Top of Passage provided

The Thomas Petters fraud scheme litigation has been a big story in the Minnesota press for the past two years, providing almost daily fodder for the local news media. The Petters Receivership and related bankruptcy cases are big money-makers for Minneapolis-St. Paul area law firms, a boon to the local economy during the recession, especially after Petters empire imploded, losing many local jobs. Quite understandably, the Petters Receivers and Trustees and prosecutors were treated as heroes by the local media. Petters’ victims (most of whom were from out of state) did not fare so well – in the courts or in the local media. The local press rarely covered the travails of the victims and creditors who sought (and were denied) relief from the receivership litigation stay, or who tried to assert their statutory rights as crime victims in the criminal litigation and were rebuffed at every turn.

For the past year and a half years I have represented Ritchie Capital Management (“Ritchie”), a Petters victim, in the receivership and criminal restitution litigation. I was generally disappointed with the coverage (or lack thereof) of victims’ issues by the Minnesota press, but its recent coverage of Ritchie’s restitution litigation really showed the local media’s true colors.

Bottom of Passage provided

**Activity:** From the passage on the Petters fraud litigation, copy word for word the part that opens with the words "For the past year" and closes with "media’s true colors.". The items have no connection to the passage on the Petters fraud litigation.

Top of Supplied data

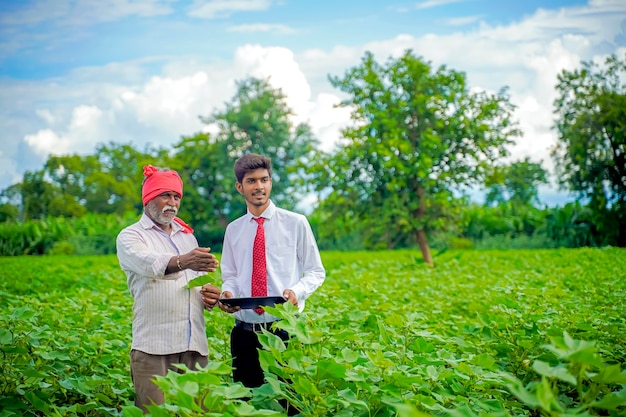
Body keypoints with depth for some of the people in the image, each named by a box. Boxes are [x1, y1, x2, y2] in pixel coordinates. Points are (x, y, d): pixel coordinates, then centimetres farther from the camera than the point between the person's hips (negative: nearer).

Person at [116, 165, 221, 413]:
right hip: (153, 347, -5)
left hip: (195, 346, 5)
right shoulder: (130, 237, 4)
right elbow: (150, 264, -19)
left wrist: (208, 295, 4)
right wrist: (182, 262, -39)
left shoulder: (187, 237, 23)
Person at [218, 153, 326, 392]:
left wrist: (297, 291, -14)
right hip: (245, 332, 3)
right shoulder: (234, 230, 9)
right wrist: (227, 292, -6)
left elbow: (316, 272, 5)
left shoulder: (296, 223, 1)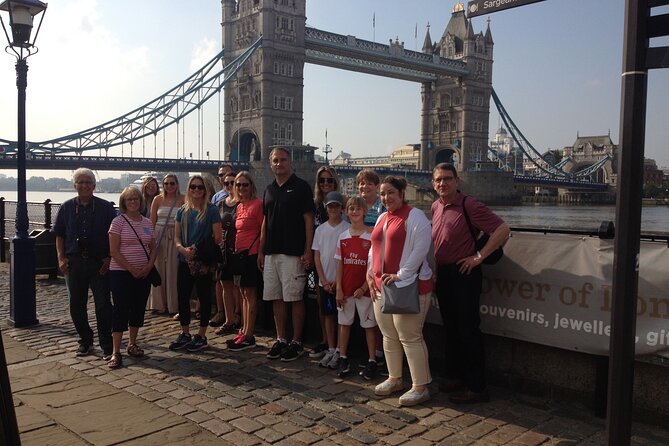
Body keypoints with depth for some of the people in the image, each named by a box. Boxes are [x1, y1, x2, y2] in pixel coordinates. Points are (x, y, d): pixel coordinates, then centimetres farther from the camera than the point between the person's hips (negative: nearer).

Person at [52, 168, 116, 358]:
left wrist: (109, 258, -7)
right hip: (74, 262, 3)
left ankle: (106, 346, 6)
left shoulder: (105, 207, 1)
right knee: (76, 305, 10)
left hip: (99, 262, -3)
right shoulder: (67, 207, 8)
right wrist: (61, 258, -1)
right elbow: (59, 235, 10)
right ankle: (85, 341, 26)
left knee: (103, 304, -3)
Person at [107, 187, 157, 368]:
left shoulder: (147, 223, 8)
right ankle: (116, 353, 0)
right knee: (120, 310, -4)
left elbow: (153, 248, 12)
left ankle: (132, 345, 26)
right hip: (121, 272, -5)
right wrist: (132, 269, -15)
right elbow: (114, 251, -11)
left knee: (138, 309, 11)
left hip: (143, 273, 5)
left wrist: (148, 266, -5)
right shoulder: (118, 222, -7)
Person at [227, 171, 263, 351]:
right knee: (244, 294, 13)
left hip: (252, 254, -8)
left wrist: (260, 253, -15)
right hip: (240, 254, 8)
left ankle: (249, 337, 1)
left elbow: (264, 231, -11)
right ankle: (244, 331, 22)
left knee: (250, 294, -4)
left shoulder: (258, 204, -11)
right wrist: (234, 251, 14)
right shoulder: (239, 206, 14)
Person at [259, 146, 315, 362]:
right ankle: (280, 340, 20)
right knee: (276, 297, 10)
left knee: (295, 298, -1)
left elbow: (308, 220, -7)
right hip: (271, 253, 6)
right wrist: (261, 251, 14)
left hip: (293, 253, -6)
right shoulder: (269, 190, 15)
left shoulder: (300, 187, -4)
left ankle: (296, 342, 9)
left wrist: (308, 251, -14)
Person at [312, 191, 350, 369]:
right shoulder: (321, 229, 8)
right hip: (324, 281, 4)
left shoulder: (348, 229, -5)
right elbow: (317, 256, 7)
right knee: (327, 314, 9)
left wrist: (338, 280, -11)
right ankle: (331, 349, 18)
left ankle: (339, 350, 8)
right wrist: (323, 280, -2)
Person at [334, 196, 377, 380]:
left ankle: (372, 361, 13)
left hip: (364, 288, -4)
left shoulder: (372, 236, -7)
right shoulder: (343, 237, 5)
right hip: (346, 288, 4)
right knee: (344, 323, 11)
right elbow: (339, 264, 5)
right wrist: (339, 289, 0)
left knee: (369, 324, 4)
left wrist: (364, 287, -13)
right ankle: (343, 359, 20)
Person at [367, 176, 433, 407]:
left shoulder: (415, 216, -8)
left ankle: (420, 387, 4)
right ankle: (394, 379, 28)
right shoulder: (382, 218, 18)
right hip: (382, 286, 8)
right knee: (389, 336, 14)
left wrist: (401, 275, -19)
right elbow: (374, 249, 22)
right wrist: (371, 274, 10)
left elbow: (420, 249, -17)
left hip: (408, 286, -8)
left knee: (410, 337, -6)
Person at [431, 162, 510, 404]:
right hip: (443, 273, 8)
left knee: (468, 330, -4)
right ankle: (454, 376, 30)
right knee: (450, 328, 16)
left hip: (464, 273, -8)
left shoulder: (469, 205, -15)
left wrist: (479, 256, -19)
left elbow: (503, 229, -20)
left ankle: (477, 387, 6)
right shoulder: (435, 207, 9)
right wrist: (435, 269, 15)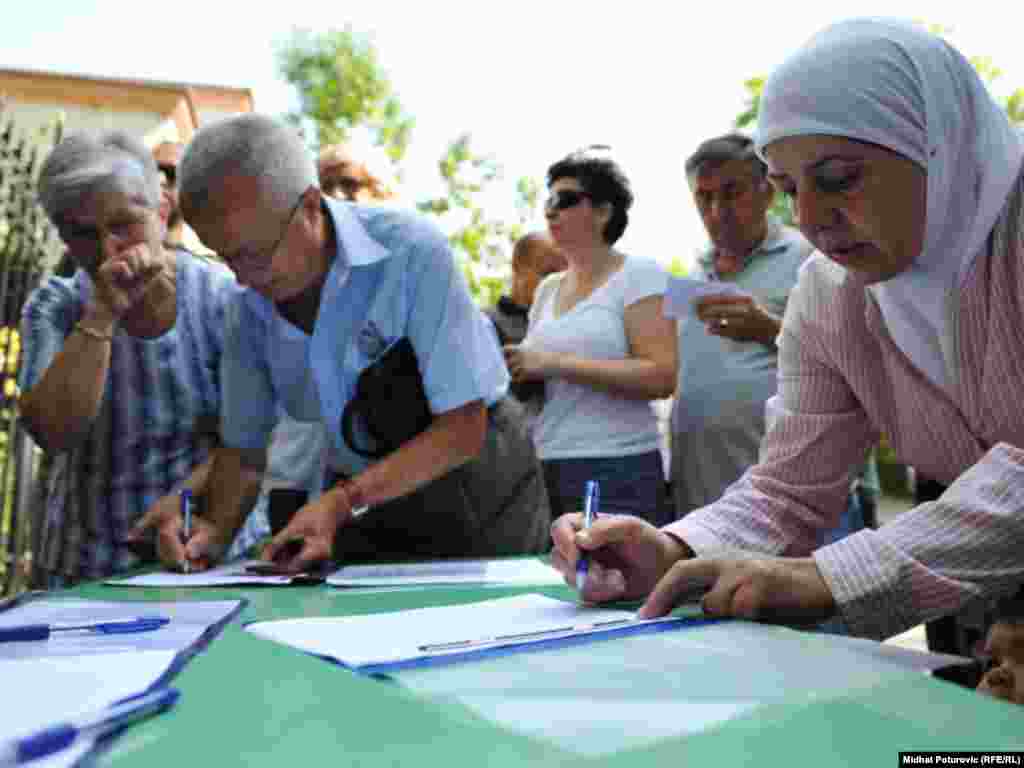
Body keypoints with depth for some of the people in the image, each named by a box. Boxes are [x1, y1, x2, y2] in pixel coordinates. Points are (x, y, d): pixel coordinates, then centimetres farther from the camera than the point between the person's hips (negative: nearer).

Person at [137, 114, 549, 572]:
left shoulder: (413, 251, -22)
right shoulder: (249, 306, -5)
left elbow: (463, 428, -22)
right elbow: (243, 446, 5)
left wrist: (343, 500, -28)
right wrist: (215, 530, -13)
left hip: (474, 485, -3)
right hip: (360, 503, 3)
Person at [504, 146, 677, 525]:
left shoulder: (640, 275, -3)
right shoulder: (547, 288, 15)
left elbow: (662, 376, -15)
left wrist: (556, 363, -17)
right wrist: (513, 367, -2)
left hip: (617, 471, -5)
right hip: (544, 471, 5)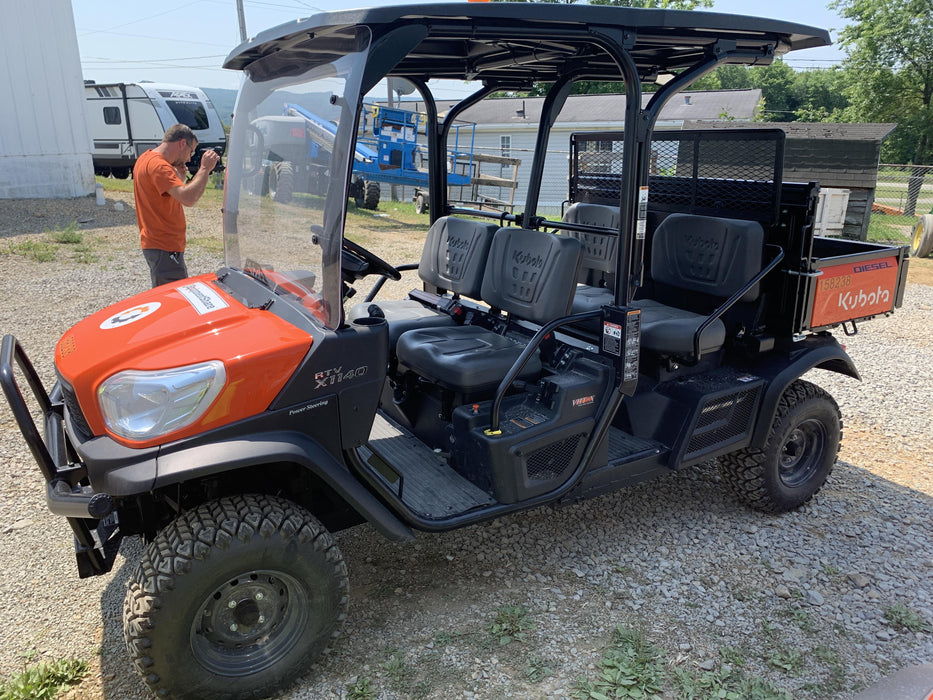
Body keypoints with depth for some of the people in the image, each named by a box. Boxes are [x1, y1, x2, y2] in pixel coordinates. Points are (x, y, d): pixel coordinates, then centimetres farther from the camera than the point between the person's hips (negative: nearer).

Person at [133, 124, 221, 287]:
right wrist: (204, 169, -21)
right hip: (164, 248, -11)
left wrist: (179, 176, 3)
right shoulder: (158, 165, -19)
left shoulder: (146, 159, 14)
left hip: (155, 242, 11)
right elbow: (188, 199, -30)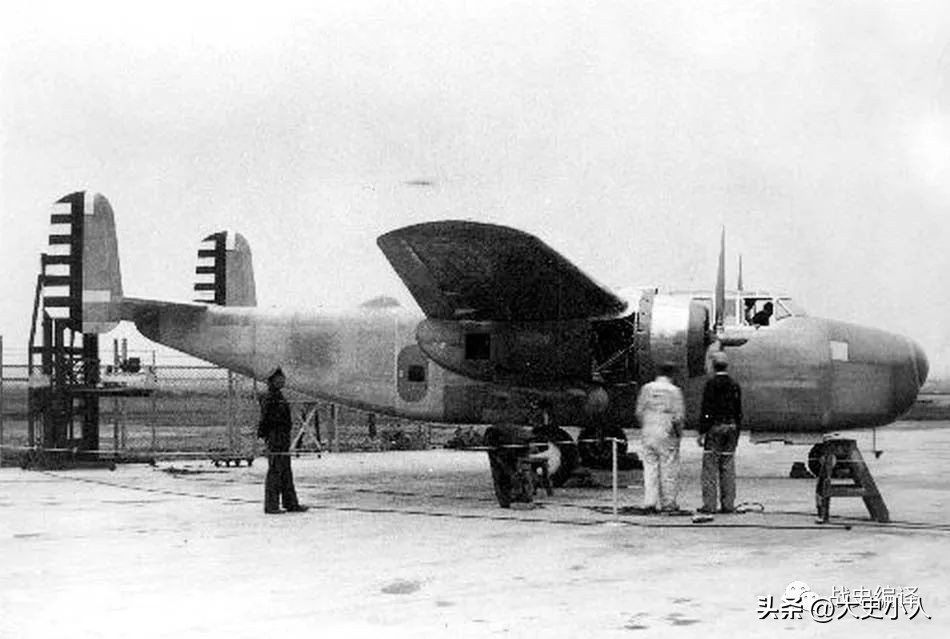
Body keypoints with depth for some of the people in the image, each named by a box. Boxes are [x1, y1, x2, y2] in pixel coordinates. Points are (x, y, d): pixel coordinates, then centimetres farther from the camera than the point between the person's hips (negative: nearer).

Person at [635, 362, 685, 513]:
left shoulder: (646, 388, 4)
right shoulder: (674, 391, -7)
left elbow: (639, 411, 4)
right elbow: (679, 416, -9)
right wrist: (679, 431, 6)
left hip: (648, 432, 3)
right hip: (667, 433, -3)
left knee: (650, 468, 7)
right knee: (668, 469, 5)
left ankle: (649, 502, 1)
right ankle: (668, 503, 9)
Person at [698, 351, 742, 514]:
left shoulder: (711, 384, -8)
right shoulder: (735, 386, 10)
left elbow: (706, 410, -12)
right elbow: (739, 412, 13)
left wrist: (702, 432, -10)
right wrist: (736, 434, 19)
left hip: (714, 427, -5)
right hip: (731, 427, 6)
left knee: (710, 468, -3)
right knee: (728, 467, 8)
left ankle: (709, 505, -6)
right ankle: (728, 505, 8)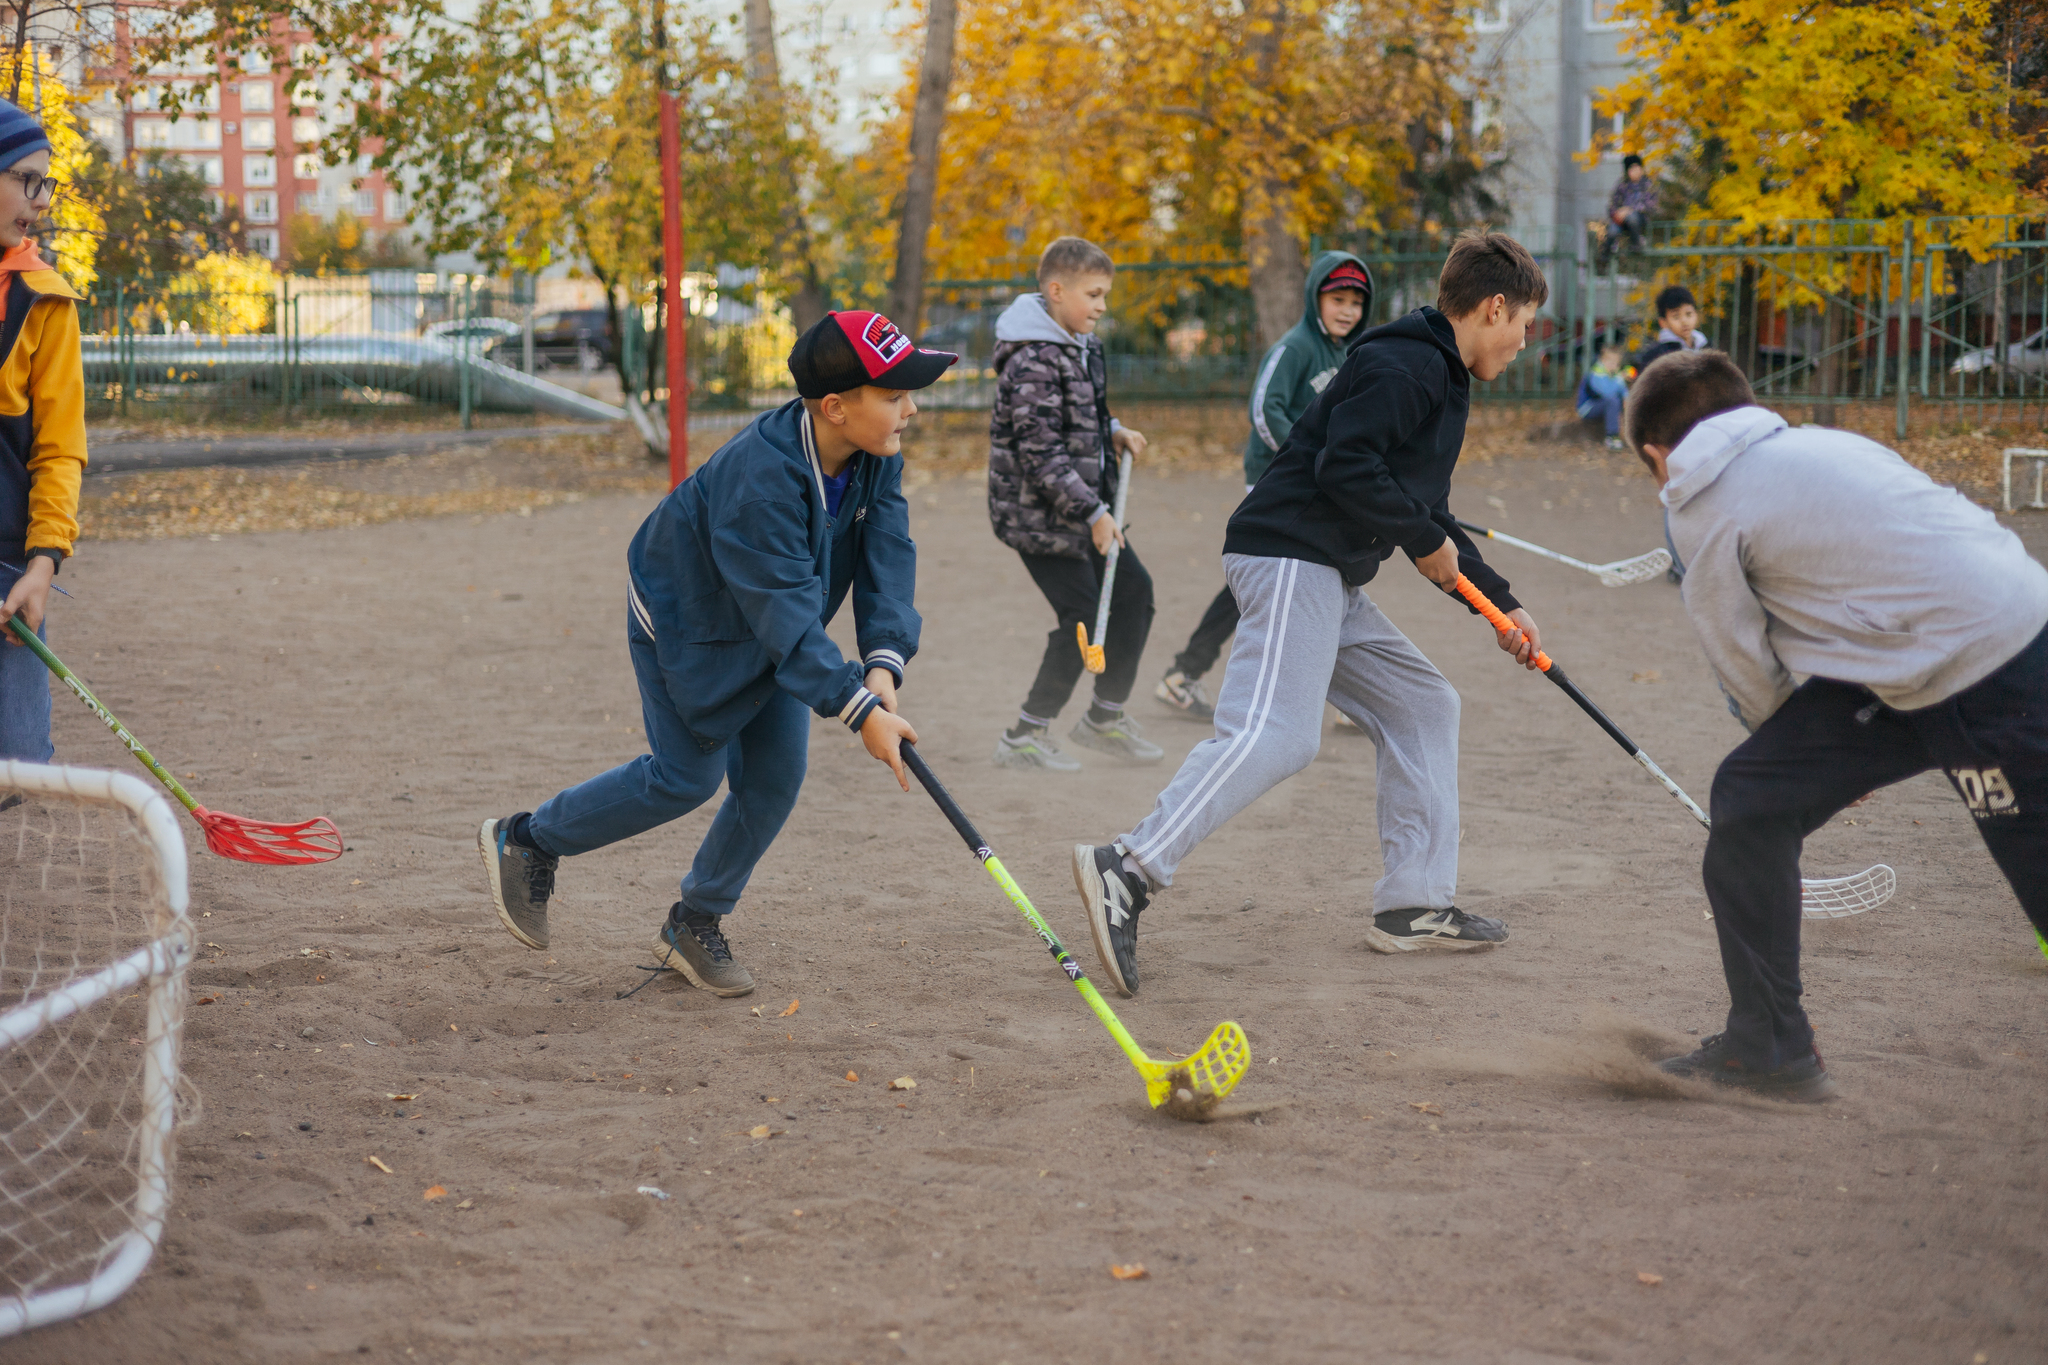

Bottom of Supplied data

**Exercise output:**
For the past year and a half years I have represented Ritchie Capital Management (“Ritchie”), a Petters victim, in the receivership and criminal restitution litigation. I was generally disappointed with the coverage (or lack thereof) of victims’ issues by the Minnesota press, but its recent coverage of Ritchie’s restitution litigation really showed the local media’s true colors.